Делириум - страница 31
Сначала Лаврентия выгнали из общежития, постарался декан кафедры истории КПСС. Поэтому мы его жирное тело каждый вечер закидывали на балкон третьего этажа, через узлы колючей проволоки.
Жил Лаврентий в этом негостеприимном для романтиков огромном городе неприкаянно. Он страдал от интеллектуального одиночества. Тяжело ему мечталось на нелегальном положении в общежитии, среди ветреных недавних школьников. Учился он по профильным
предметам отлично, но люто ненавидел самую главную дисциплину – «Историю Коммунистической партии Советского Союза», на этом и погорел. Как высокая личность, не
принимающая компромиссов, он сделался врагом №1 заместителя ректора по политической работе. Они ненавидели друг друга так, как в Гражданскую Деникин ненавидел Ленина. В эти последние годы советской власти партийный шизофреник готовил Лаврентию 37-й год. Кончилось всё тем, что наш будущий Лобачевский десять раз сдавал историю КПСС и не сдал. И поехал в безвременную ссылку на Кавказ. Это был последний репрессированный по статье 58 в гробу СССР.
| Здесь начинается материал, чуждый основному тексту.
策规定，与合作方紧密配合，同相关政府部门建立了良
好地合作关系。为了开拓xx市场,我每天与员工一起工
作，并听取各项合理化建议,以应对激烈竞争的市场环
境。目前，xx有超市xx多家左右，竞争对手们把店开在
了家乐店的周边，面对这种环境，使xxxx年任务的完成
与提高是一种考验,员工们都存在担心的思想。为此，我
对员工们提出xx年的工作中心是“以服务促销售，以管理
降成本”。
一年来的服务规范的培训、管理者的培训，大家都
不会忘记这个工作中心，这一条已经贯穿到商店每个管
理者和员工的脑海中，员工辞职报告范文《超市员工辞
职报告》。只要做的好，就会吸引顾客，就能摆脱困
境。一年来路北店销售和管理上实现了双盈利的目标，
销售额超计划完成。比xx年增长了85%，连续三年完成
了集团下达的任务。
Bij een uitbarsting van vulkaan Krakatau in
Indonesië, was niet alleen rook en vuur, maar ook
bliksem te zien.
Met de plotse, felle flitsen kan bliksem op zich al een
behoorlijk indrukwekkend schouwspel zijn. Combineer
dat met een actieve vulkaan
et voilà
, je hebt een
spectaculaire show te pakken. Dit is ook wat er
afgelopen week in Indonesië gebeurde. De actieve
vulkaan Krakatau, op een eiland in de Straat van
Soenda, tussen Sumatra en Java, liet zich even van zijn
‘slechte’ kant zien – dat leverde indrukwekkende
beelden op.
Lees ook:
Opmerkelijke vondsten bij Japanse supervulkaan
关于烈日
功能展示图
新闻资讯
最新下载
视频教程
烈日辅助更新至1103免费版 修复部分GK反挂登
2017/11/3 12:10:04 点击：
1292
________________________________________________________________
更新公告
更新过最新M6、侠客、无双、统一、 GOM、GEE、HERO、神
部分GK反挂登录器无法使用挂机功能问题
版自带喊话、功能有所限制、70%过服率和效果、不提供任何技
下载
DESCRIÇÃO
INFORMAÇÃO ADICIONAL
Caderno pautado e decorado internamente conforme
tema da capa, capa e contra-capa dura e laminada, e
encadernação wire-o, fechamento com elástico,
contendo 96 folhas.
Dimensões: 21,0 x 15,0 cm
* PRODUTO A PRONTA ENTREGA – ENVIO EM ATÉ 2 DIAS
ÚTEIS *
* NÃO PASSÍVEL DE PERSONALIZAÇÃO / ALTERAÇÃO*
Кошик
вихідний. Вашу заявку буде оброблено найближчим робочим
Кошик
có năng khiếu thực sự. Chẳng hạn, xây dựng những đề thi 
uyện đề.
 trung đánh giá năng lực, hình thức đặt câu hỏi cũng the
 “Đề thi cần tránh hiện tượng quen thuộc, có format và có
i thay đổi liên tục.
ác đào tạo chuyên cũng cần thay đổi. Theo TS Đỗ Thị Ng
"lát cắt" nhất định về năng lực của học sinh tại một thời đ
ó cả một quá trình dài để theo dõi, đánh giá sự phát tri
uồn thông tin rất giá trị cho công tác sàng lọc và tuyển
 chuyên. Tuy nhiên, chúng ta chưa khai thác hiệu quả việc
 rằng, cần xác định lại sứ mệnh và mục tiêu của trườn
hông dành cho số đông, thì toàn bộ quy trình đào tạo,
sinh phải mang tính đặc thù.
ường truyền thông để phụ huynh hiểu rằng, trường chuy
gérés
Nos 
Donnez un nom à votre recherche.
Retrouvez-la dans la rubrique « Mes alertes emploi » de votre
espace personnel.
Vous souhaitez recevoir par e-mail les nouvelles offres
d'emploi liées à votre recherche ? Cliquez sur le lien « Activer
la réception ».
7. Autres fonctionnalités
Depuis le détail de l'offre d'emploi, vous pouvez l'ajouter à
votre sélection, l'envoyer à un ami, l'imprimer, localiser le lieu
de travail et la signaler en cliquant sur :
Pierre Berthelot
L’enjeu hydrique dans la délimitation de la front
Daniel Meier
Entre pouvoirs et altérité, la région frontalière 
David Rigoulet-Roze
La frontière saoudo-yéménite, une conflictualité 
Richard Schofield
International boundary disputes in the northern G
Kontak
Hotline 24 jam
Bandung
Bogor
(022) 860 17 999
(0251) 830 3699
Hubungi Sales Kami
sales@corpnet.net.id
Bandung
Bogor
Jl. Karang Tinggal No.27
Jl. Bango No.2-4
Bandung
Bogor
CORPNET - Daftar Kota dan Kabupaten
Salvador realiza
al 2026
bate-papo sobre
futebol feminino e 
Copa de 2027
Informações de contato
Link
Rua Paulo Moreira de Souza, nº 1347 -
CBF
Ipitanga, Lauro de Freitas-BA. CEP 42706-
Через несколько лет я, Снорк, Цеппелин, брат его Ваня и Ким Го поехали на юг. Нас выгнали из бесплатного поезда в районе Лазаревской, и мы решили навестить Лаврентия. Его родители нас не пустили даже на порог и как-то странно мигали нам вслед глазами, полными слез.
Вечером на нас напали гопники. Представьте: четыре хиппи и девушка-панк в расположении вражеских частей «культурного» постсоветского пространства. Нас, конечно, пасли с самого поезда. Гопники были самого низкого ранга, а мы в трусах вышли из моря. Голыми на камнях вступать в битву с ними было неразумно – пришлось заплатить пограничный налог. Они сбегали и угостили нас за наши деньги.
Гопники нам рассказали, как окончил свой святой путь мой друг-философ Лаврентий Ец. Он свёл счёты с жизнью в сарае с кроликами, принял цикуту*.
Понятно, почему Лаврентий цеплялся за негостеприимную землю МХТИ им. Менделеева, его нежная душа не могла вернуться в мир чистогана, в мир ракшасов* солёного берега. Так большевистская пуля последнего вертухая настигла нашего Лаврентия. А ведь мы тоже были повинны в его кончине – проморгали, может быть, самую хрупкую душу…
Эдик Дьяков. Если афганец был типичным циклотимиком*, а Лаврентий уже перерос эту стадию, видимо еще в детстве, уже эволюционировал к маниакально-депрессивному психозу, то Эдик был представителем другого вида. Внешне он был иксотимиком*, но внутренне полным шизотимиком*. Он был единственный юный друг в нашей компании ветеранов. Это был высокий блондин с голубыми глазами, носом уточкой и душой Икара. Он учился только на «отлично» и «очень отлично», и был единственным, кто дотянул до
финиша. Он законно жил в общежитии, а мы – пьяные и азартные – паслись на его голове, мешая готовиться к коллоквиуму*. Независимо от нашего состояния, он всегда был счастлив нас видеть, регулярно вытаскивал нас из милиции, подкармливал из необъятных мешков снеди, прибывавших из-за Урала от волшебной бабушки, которую он боготворил и о которой бредил во снах. Он был ангел человеческий. Но мы ему быстро сломали крылья, научили его пить бензоловый спирт, а наши вульгарные бабы подстерегали красавчика по всем углам общежития.
Его я брал в суровые походы на Кавказ, в Азию. С ним мы нелегально переходили границу Эстонии, уже в буржуазное время. Эдик был надёжен как танк на краю пропасти и так же безнадёжен внутри бездны людского капкана.